Interviews

Playwright Elizabeth Egloff Takes Boston Audiences Into the Ether Dome

Modern health-care corruption finds its roots in a 19th-century dentist’s chair.

After nearly a decade of development, playwright Elizabeth Egloff can hardly remember where her history play Ether Dome began. "People say to me that it's a completely different script," she says. "But I can't tell. I'm not objective."

Egloff received a commission from director Michael Wilson back in 2005 for a play surrounding a historic event that took place in her home state of Connecticut. Nearly ten years later, the play has made its way to Boston's Huntington Theatre Company, where Wilson directs a coproduction with Alley Theatre, Hartford Stage, and La Jolla Playhouse.

As the play passes through its many incarnations, Egloff has enjoyed her ride through the rabbit hole of medical and historical research concerning the discovery of ether as an anesthetic in the mid-19th century — a development that was initiated by dentist Horace Wells in Hartford, Connecticut, in 1846. Rightful credit for the momentous scientific development, however, remains unknown to this very day, offering a story rife with scandal, betrayal, and consequences that remain at the forefront of today's biggest questions of medical ethics.

Elizabeth Egloff's Ether Dome, directed by Michael Wilson, is now running at Boston's Huntington Theatre Company.
Elizabeth Egloff's Ether Dome, directed by Michael Wilson, is now running at Boston's Huntington Theatre Company.

Has it been a challenge to shape this piece of history into a concise story?
When it started out it was a story about two men: this teacher and this student. It pretty quickly became a story about four men. I wanted to do justice to each of them because, in a sense, it's a Rashomon story. Nobody to this day has ever been able to figure out who really should get the credit for it. Everybody has their own understanding of what happened, and each one of those four men believes fervently that they have been ripped off by the other.

Did you ever think you would spend so much time investigating the history of dentistry in the 1800s?
God no! [laughs] I would never have thought. But then the research became really fascinating. It kept leading into other lurid stories about things that other doctors had done. There was a lot of great gossipy story material. Finally I had to just focus it on the teacher and the student, but there are other stories that are almost as important.

Much of the corruption you touch upon in the play has strong connections to the state of the health-care system today. Do you want those themes to resonate with your audiences?
Yes. Before 1846, Hippocrates was a much greater part of a doctor's identity. The oath that you take is to be poor.

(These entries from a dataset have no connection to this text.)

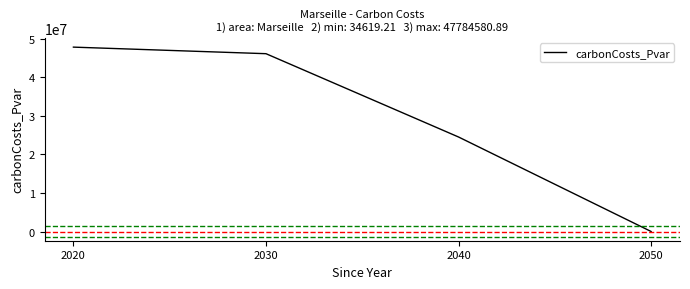

What is the sum of all values?

118411154.3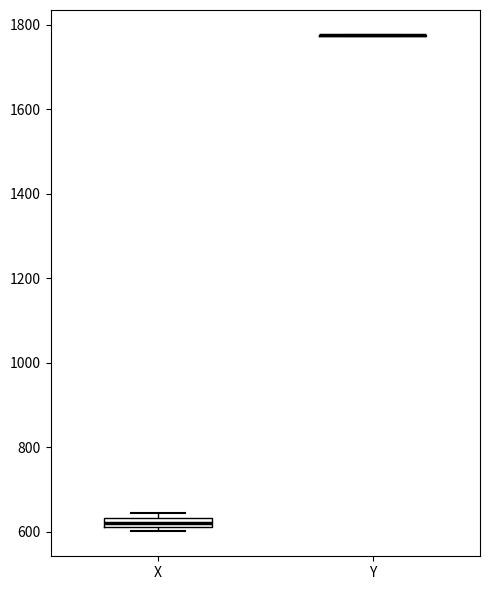

Comparing the boxes themselves (not the whiskers), which one is the tallest?

X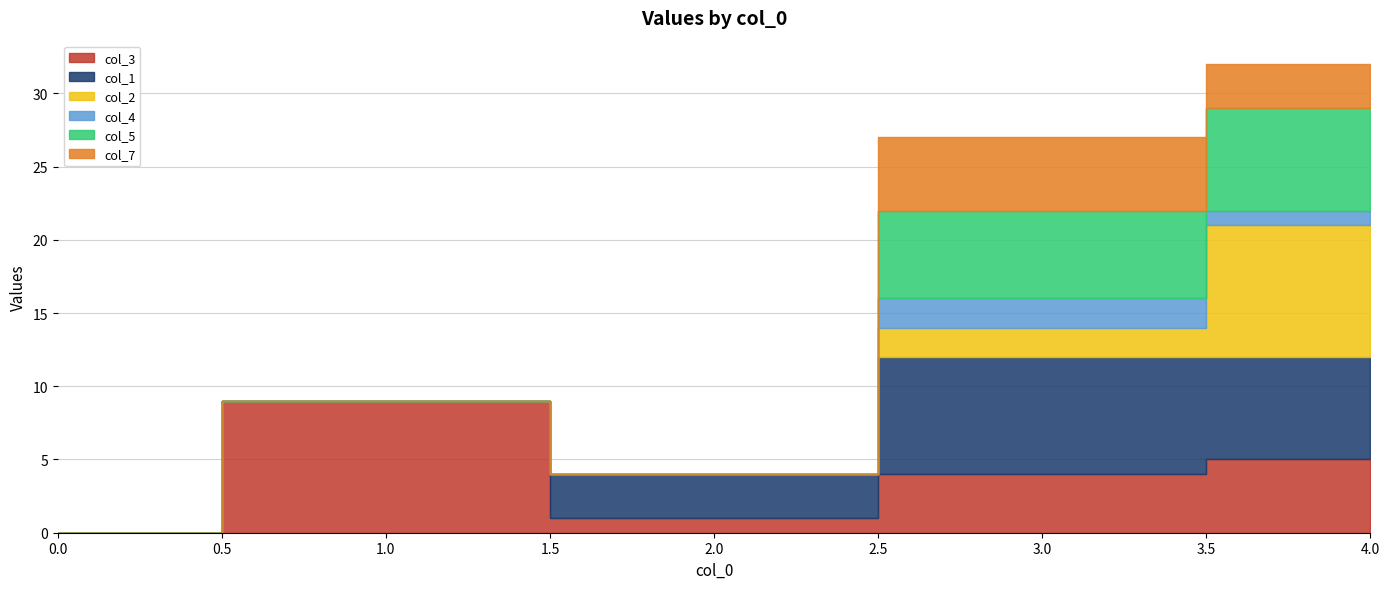

True or false: col_5 and col_1 intersect in this chart.

False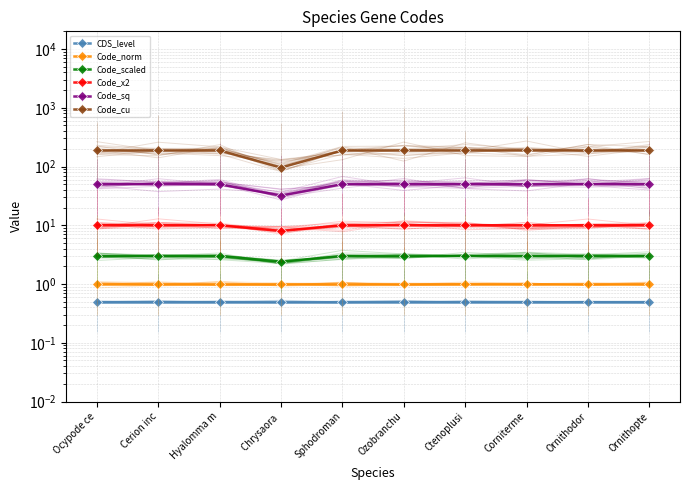

What is the average value of the Code_scaled series?

2.9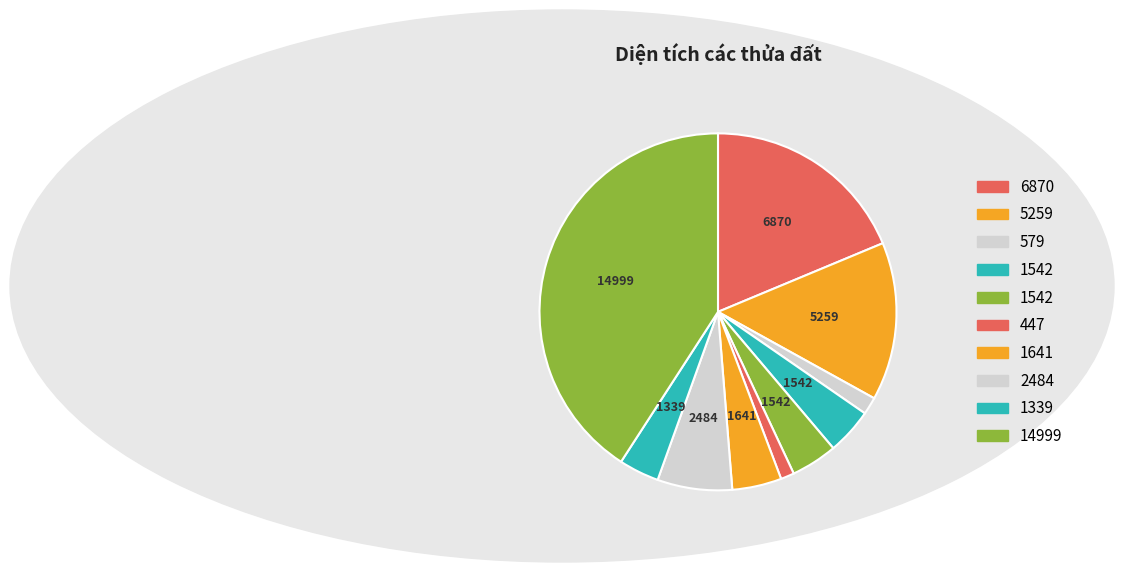

How many segments does this pie chart have?

10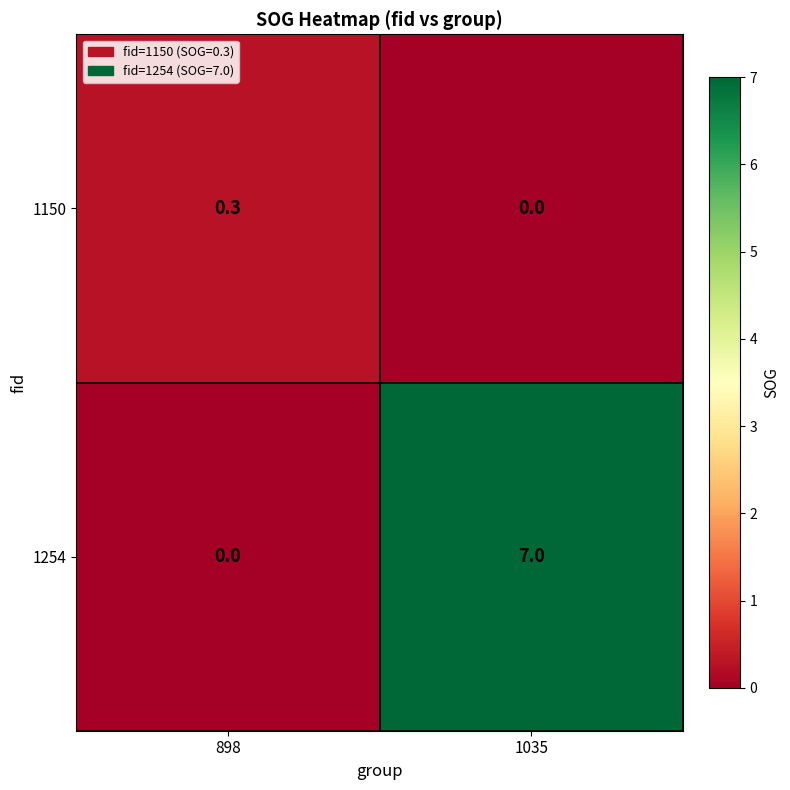

Rank the series at 1035 from lowest to highest value.

1150, 1254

You have to be poor in order to understand what's making your patients sick, and therefore, to be able to cure them. The idea of making people pay to be not in screaming agony — or even die of agony — was shocking. After 1846, this is really left behind. It's wildly unethical what is happening today. Pharmaceutical companies can now sit on a drug for years and then charge ten times what it cost to research and develop that drug. They always say that they have to jack up their rates to pay for the research and development of other drugs, but drugs are almost always researched and developed by universities. The university is the one who pays for it. For the pharmaceutical company to say that they're trying to make back that investment money is patently untrue. It's not a piece of agitprop theater, but I do hope that audiences will make the connection. And many of them seem to have made it. [Audiences] end up coming out of the theater arguing about who really deserved the credit, but everybody tends to feel the same way about the way new drugs are jacked up in price.

Do you have your own opinion about who deserves the credit for this medical innovation?
The brutal truth is the guy who deserves the credit is the guy who actually did it. But he ripped off two other doctors in order to do it and gave them no credit. It was highly unethical. The question is, do ethics have anything to do with scientific credit? It's a very uneasy relationship — even now.

Greg Balla, Lee Sellars (seated), Tom Patterson, and Richmond Hoxie in a scene from Ether Dome.
Greg Balla, Lee Sellars (seated), Tom Patterson, and Richmond Hoxie in a scene from Ether Dome.